Robert Appel: Mitte/Ende der 70-er Jahre war die Balair auch auf dem Hadj-Markt tätig. Da die Pilgersaison damals in die späten Herbst-Wochen fiel, war der Hadj für die Balair eine willkommene Gelegenheit, die Flugzeuge in der Zwischensaison auszulasten.
Hadj (gespr. Hadsch) ist die Bezeichnung der Pflicht eines jeden Muslims, mindestens einmal im Leben eine Pilgerfahrt nach Mekka zu unternehmen. Das ist nicht nur eine fromme und für die Gläubigen aus Entwicklungsländern eine teure Mission, sondern für verschiedene Industrien in Saudi Arabien natürlich auch ein Riesengeschäft.

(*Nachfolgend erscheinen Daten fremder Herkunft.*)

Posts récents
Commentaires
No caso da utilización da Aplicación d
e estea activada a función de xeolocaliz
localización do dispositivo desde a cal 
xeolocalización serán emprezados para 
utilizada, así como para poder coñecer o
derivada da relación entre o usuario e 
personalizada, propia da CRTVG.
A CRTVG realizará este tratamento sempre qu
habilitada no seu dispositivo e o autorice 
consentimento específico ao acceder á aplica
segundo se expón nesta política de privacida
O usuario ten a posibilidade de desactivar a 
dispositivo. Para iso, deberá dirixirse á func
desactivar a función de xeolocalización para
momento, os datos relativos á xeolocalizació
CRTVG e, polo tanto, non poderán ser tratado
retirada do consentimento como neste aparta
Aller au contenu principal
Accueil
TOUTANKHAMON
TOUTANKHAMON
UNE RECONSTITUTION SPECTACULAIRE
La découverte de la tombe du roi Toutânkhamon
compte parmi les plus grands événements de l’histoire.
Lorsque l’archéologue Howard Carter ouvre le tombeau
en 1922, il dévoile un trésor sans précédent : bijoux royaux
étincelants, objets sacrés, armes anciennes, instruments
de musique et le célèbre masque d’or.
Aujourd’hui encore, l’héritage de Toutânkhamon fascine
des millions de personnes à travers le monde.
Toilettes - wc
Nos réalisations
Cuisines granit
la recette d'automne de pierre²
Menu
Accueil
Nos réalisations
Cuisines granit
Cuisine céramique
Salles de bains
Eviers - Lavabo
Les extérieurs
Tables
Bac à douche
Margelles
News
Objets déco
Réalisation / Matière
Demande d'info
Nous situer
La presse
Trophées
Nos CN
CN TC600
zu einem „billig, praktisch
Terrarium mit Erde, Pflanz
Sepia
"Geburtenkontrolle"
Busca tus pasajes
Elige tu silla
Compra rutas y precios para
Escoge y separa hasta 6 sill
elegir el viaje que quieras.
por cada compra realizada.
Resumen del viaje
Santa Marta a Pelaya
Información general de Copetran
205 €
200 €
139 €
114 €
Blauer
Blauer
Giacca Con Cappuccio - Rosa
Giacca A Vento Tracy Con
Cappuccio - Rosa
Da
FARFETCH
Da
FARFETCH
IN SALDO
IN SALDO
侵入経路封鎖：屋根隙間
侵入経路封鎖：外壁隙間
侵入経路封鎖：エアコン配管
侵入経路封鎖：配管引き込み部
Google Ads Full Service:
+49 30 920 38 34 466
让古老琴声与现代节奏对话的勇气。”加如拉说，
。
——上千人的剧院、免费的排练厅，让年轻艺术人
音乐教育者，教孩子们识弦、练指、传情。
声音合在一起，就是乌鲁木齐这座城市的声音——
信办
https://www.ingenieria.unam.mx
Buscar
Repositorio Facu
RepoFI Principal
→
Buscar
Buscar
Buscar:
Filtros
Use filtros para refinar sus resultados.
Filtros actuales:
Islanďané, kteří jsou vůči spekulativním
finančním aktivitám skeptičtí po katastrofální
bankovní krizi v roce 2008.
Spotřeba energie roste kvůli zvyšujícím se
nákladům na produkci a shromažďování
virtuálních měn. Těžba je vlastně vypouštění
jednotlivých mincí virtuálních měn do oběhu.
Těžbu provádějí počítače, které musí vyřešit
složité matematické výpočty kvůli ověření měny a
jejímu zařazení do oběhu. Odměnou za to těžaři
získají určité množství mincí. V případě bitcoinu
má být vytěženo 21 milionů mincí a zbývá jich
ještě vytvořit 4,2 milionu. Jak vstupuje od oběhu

Die Pilger der verschiedenen Ländern werden in Allotmens von den beteiligten Regierungen über entsprechende Transportaufträge disponiert. Die Airlines müssen entsprechende Ops-Bewilligungen für Jeddah (Saudi Arabien) erwerben, und dazu benötigt man einen saudischen „Sponsor“, wobei das Wort selbst nicht ganz das umschreibt, was wir normalerweise darunter verstehen. Nicht nur damit verdienen die saudischen Geschäftsleute während der Pilgerzeit einen guten Batzen; die Stadt lebt buchstäblich vom Hadj. Wir flogen Hadj für hauptsächlich Nigerianische Pilgerinnen und Pilger, aber auch für Gambia und andere Länder. Ein Hadj-Einsatz bestand immer aus zwei Phasen: 1. XXX-JED und nach etwa zwei Wochen die 2. Phase: JED-XXX.
Für den grössten Nigeria-Hadj im 1977 musste die Balair sowohl in Lagos (Nigeria) als auch in Jeddah (Saudi Arabien) eigentliche Basen aufbauen, und zwar mit allem Drum und Dran. Ich selbst war damals als junger OPS-Angestellter zwei Wochen Teil der Delegation in der 2. Phase in Jeddah, also für die Rückflüge der nunmehr geläuterten Pilger eingeteilt. Das gibt Stoff für Erzählungen!
Jeddah (JED)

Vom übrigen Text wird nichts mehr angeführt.